L'accelerazione dell'inflazione, ben al di là dei dati truccati dall'INE, comporta pesanti effetti redistributivi sui percettori di reddito fisso, devastandone il potere di acquisto, con un effetto psicologico incrementato anche dalla ricorrenza consumistica natalizia, inducendoli alla rivolta. Ed anche la fiammata inflazionistica, che secondo alcuni si attesterebbe ad un tasso del 25%, secondo altri al 40%, è il frutto delle contraddizioni interne del kirchnerismo. Non voler risolvere in modo negoziale la questione del default parziale dichiarato, nei confronti di detentori di debito pubblico non residenti, nel 2003, è infatti la fonte di tale inflazione. La difficoltà di piazzare sui mercati internazionali i titoli del debito pubblico, come effetto di scarsa credibilità, ha portato ad un'ampia monetizzazione del debito pubblico, che naturalmente, accrescendo la massa monetaria, ha portato a maggiore inflazione. La massa monetaria totale in circolazione (M3), secondo i dati (forse artatamente sottostimati) del Governo argentino, risulta cresciuta del 27% fra ottobre 2011 e identico mese del 2012; fra la data del ripudio del debito (dicembre 2001) ad ottobre 2012, questa è cresciuta dell'888% (fonte: Banco Central de la República de Argentina).
Tale enorme massa monetaria aggiuntiva, oltre che indurre effetti inflazionistici di per sé, spinge verso il basso il tasso di cambio, nonostante i buoni risultati di bilancia commerciale.
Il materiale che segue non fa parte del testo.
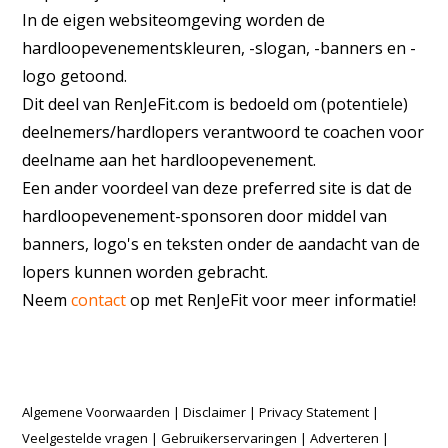
In de eigen websiteomgeving worden de
hardloopevenementskleuren, -slogan, -banners en -
logo getoond.
Dit deel van RenJeFit.com is bedoeld om (potentiele)
deelnemers/hardlopers verantwoord te coachen voor
deelname aan het hardloopevenement.
Een ander voordeel van deze preferred site is dat de
hardloopevenement-sponsoren door middel van
banners, logo's en teksten onder de aandacht van de
lopers kunnen worden gebracht.
Neem
contact
op met RenJeFit voor meer informatie!
Algemene Voorwaarden
|
Disclaimer
|
Privacy Statement
|
Veelgestelde vragen
|
Gebruikerservaringen
|
Adverteren
|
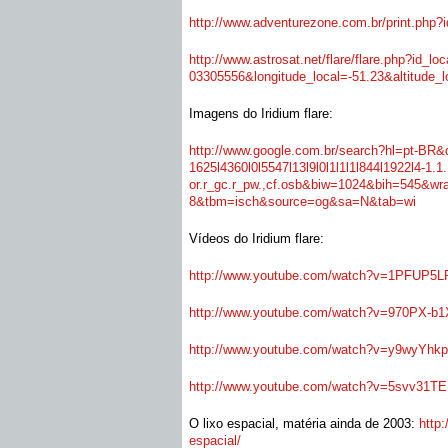
http://www.adventurezone.com.
br/print.php?
http://www.astrosat.net/flare/
flare.php?id_lo
03305556&longitude_local=-51.
23&altitude
Imagens do Iridium flare:
http://www.google.com.br/
search?hl=pt-BR&
1625l4360l0l5547l13l9l0l1l1l1l
844l1922l4-1.1
or.r_gc.r_pw.,cf.osb&biw=1024&
bih=545&wr
8&tbm=isch&source=og&sa=N&
tab=wi
Vídeos do Iridium flare:
http://www.youtube.com/watch?
v=1PFUP5L
http://www.youtube.com/watch?
v=970PX-b1X
http://www.youtube.com/watch?
v=y9wyYhkpu
http://www.youtube.com/watch?
v=5svv31TEE
O lixo espacial, matéria ainda de 2003:
http
espacial/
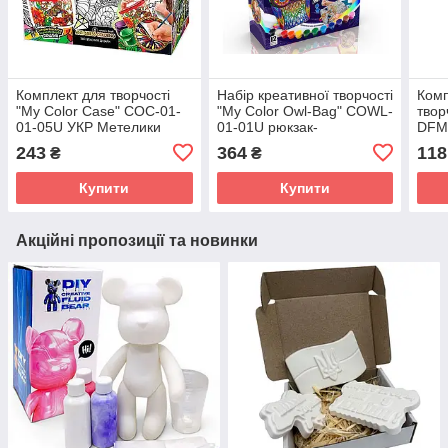
Комплект для творчості
Набір креативної творчості
Комп
"My Color Case" COC-01-
"My Color Owl-Bag" COWL-
твор
01-05U УКР Метелики
01-01U рюкзак-
DFM
розмальовка
01-
243
364
118
₴
₴
Купити
Купити
Акційні пропозиції та новинки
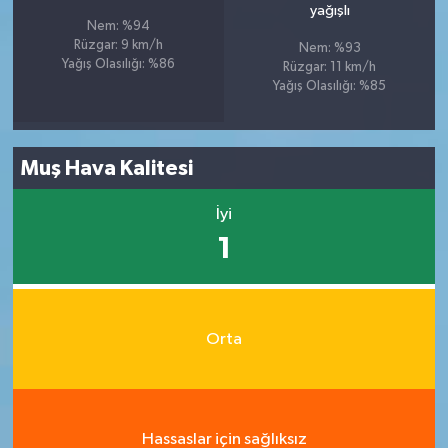
yağışlı
Nem: %94
Rüzgar: 9 km/h
Nem: %93
Yağış Olasılığı: %86
Rüzgar: 11 km/h
Yağış Olasılığı: %85
Muş Hava Kalitesi
İyi
1
Orta
Hassaslar için sağlıksız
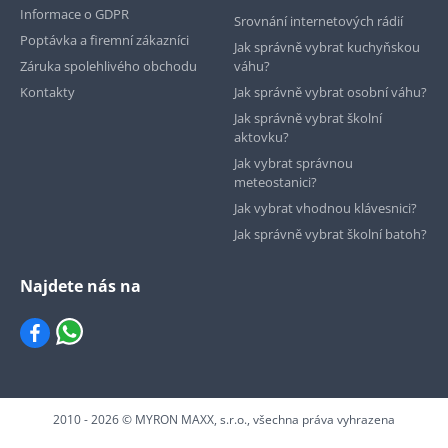
Informace o GDPR
Srovnání internetových rádií
Poptávka a firemní zákazníci
Jak správně vybrat kuchyňskou
Záruka spolehlivého obchodu
váhu?
Kontakty
Jak správně vybrat osobní váhu?
Jak správně vybrat školní
aktovku?
Jak vybrat správnou
meteostanici?
Jak vybrat vhodnou klávesnici?
Jak správně vybrat školní batoh?
Najdete nás na
2010 - 2026 © MYRON MAXX, s.r.o., všechna práva vyhrazena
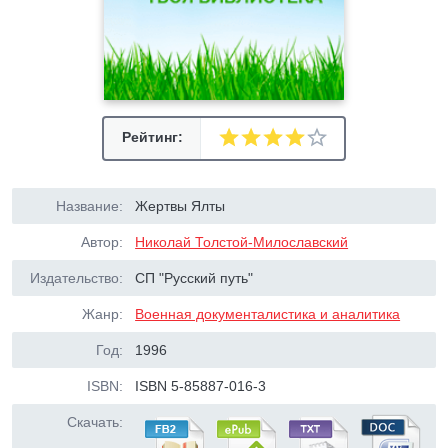
Рейтинг:
Название:
Жертвы Ялты
Автор:
Николай Толстой-Милославский
Издательство:
СП "Русский путь"
Жанр:
Военная документалистика и аналитика
Год:
1996
ISBN:
ISBN 5-85887-016-3
Скачать:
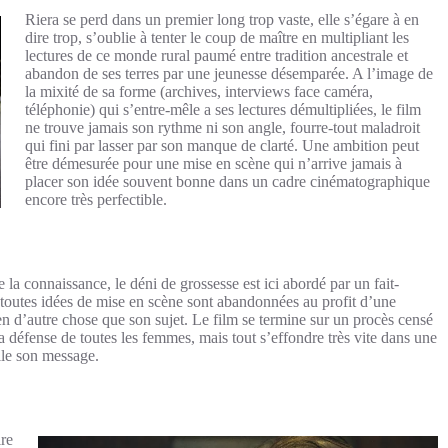
Riera se perd dans un premier long trop vaste, elle s’égare à en
dire trop, s’oublie à tenter le coup de maître en multipliant les
lectures de ce monde rural paumé entre tradition ancestrale et
abandon de ses terres par une jeunesse désemparée. A l’image de
la mixité de sa forme (archives, interviews face caméra,
téléphonie) qui s’entre-mêle a ses lectures démultipliées, le film
ne trouve jamais son rythme ni son angle, fourre-tout maladroit
qui fini par lasser par son manque de clarté. Une ambition peut
être démesurée pour une mise en scène qui n’arrive jamais à
placer son idée souvent bonne dans un cadre cinématographique
encore très perfectible.
e la connaissance, le déni de grossesse est ici abordé par un fait-
toutes idées de mise en scène sont abandonnées au profit d’une
n d’autre chose que son sujet. Le film se termine sur un procès censé
a défense de toutes les femmes, mais tout s’effondre très vite dans une
ile son message.
ire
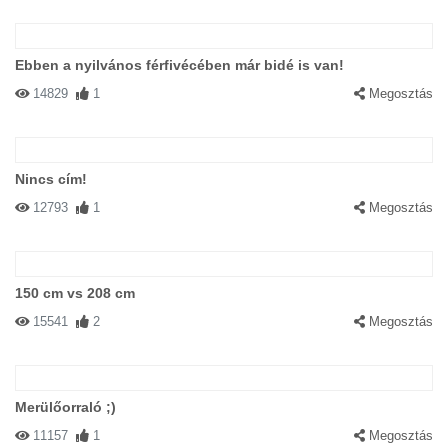
Ebben a nyilvános férfivécében már bidé is van!
14829
1
Megosztás
Nincs cím!
12793
1
Megosztás
150 cm vs 208 cm
15541
2
Megosztás
Merülőorraló ;)
11157
1
Megosztás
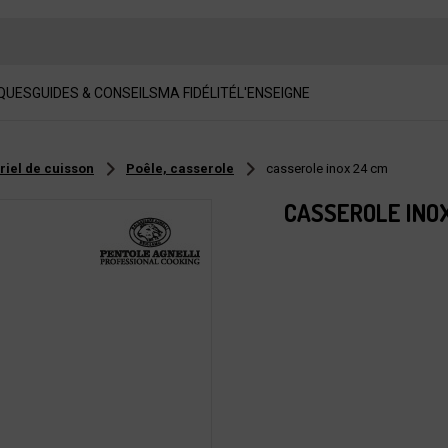
QUES
GUIDES & CONSEILS
MA FIDÉLITÉ
L'ENSEIGNE
riel de cuisson
Poêle, casserole
casserole inox 24 cm
CASSEROLE INOX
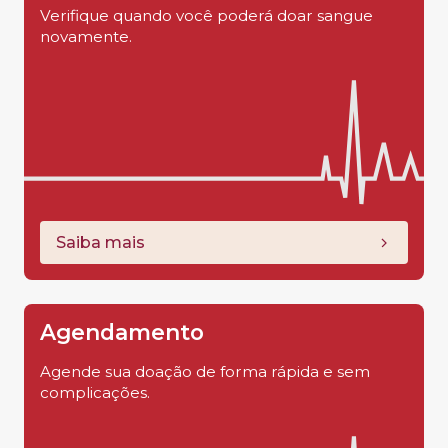
Verifique quando você poderá doar sangue
novamente.
Saiba mais
Agendamento
Agende sua doação de forma rápida e sem
complicações.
Il peso perde, rispetto al dollaro, quasi il 5% nell'ultimo anno. E perde il 18% circa rispetto all'euro. La svalutazione del peso, ovviamente, comporta tensioni ulteriori da inflazione importata. Ciò peraltro spiega, da un lato, le consistenti (e socialmente dannose) restrizioni amministrative imposte ai flussi di valuta estera in uscita, e dall'altro la preoccupazione per il comportamento delle banche, che potrebbero essere tentate, in questo scenario, di tesaurizzare, o esportare capitali, anziché favorire l'investimento.
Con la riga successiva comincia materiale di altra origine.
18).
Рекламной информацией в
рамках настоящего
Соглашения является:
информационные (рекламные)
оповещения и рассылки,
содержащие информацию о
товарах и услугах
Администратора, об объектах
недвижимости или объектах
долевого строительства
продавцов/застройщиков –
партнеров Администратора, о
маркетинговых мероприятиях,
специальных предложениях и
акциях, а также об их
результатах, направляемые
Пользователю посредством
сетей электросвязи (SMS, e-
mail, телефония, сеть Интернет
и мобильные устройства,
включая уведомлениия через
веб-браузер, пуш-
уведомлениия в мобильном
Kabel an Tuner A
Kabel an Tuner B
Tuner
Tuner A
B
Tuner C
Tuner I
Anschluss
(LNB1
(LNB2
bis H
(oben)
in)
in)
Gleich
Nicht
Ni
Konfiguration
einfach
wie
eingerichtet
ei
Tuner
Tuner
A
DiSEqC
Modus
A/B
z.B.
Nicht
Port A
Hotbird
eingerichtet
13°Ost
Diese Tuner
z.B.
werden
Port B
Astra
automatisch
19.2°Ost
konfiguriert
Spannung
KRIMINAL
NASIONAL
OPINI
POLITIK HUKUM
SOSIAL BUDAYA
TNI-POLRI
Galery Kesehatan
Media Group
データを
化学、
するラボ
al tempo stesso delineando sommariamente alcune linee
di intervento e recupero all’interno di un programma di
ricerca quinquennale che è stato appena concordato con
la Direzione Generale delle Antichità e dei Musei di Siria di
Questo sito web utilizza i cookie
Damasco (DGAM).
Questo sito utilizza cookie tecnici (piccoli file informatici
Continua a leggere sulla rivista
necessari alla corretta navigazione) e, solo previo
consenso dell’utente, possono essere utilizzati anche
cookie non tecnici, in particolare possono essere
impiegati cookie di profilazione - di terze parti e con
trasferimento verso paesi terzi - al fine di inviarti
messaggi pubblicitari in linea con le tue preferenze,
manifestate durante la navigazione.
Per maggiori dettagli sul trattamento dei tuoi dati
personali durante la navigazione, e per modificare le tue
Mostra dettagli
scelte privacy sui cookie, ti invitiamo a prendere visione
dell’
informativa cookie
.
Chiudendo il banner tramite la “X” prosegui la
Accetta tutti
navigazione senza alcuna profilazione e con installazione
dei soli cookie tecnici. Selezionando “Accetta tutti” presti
I nodi del kirchnerismo, purtroppo, stanno venendo al pettine. O la Fernández è in grado di imprimere un'accelerazione, in senso radicale, alla sua svolta, affrontando le nascenti ingiustizie sociali della “seconda fase”, dopo la lotta vittoriosa contro la povertà più estrema, ed al contempo saprà trovare soluzioni negoziali per far tornare sul mercato internazionale il suo debito pubblico, tornando ad essere credibile, oppure sarà la stessa pressione popolare a far fallire tale esperimento.